In this world, insurance companies, like Legal & General, played a specialist role where they would secure what benefits they could with scheme assets when a sponsoring company went under. Given that corporate bankruptcies are relatively infrequent events, the UK pension buyout market remained small at around £1-2bn annually.
A sea change
In 2004, the buyout market was set for a shake up with the inception of the Pension Protection Fund (PPF). Since insolvent sponsors typically have underfunded pensions, the expectation was that the PPF would replace the insolvent buyout market. At around the same time, the cumulative impact of pension regulations, accounting rules, declining interest rates and increasing longevity, led to a view that DB pensions had become too onerous for their sponsors.
Buyouts previously reserved for insolvent sponsors, now offered solvent companies the chance to honour their pension commitments whilst transferring a burdensome obligation to a professional third party, thereby freeing companies up to focus on their core businesses.

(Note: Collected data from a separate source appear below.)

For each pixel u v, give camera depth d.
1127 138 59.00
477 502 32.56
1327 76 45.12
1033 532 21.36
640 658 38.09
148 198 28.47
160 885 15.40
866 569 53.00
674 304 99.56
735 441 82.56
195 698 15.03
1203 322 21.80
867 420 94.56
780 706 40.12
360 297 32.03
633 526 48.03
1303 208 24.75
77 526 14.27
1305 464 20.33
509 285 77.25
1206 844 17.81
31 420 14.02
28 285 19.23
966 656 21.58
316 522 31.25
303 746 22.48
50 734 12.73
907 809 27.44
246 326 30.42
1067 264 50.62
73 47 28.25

A market in which all DB pension schemes were potential clients led to the entry of more insurance providers, competitive pricing and innovation, all of which have helped to drive the market forward.
The new era of harder regulation and mature, de-risked schemes which are closed to accrual, has seen insurance companies become the second consolidator in the industry and the final resting place for many of the UK's DB pension promises.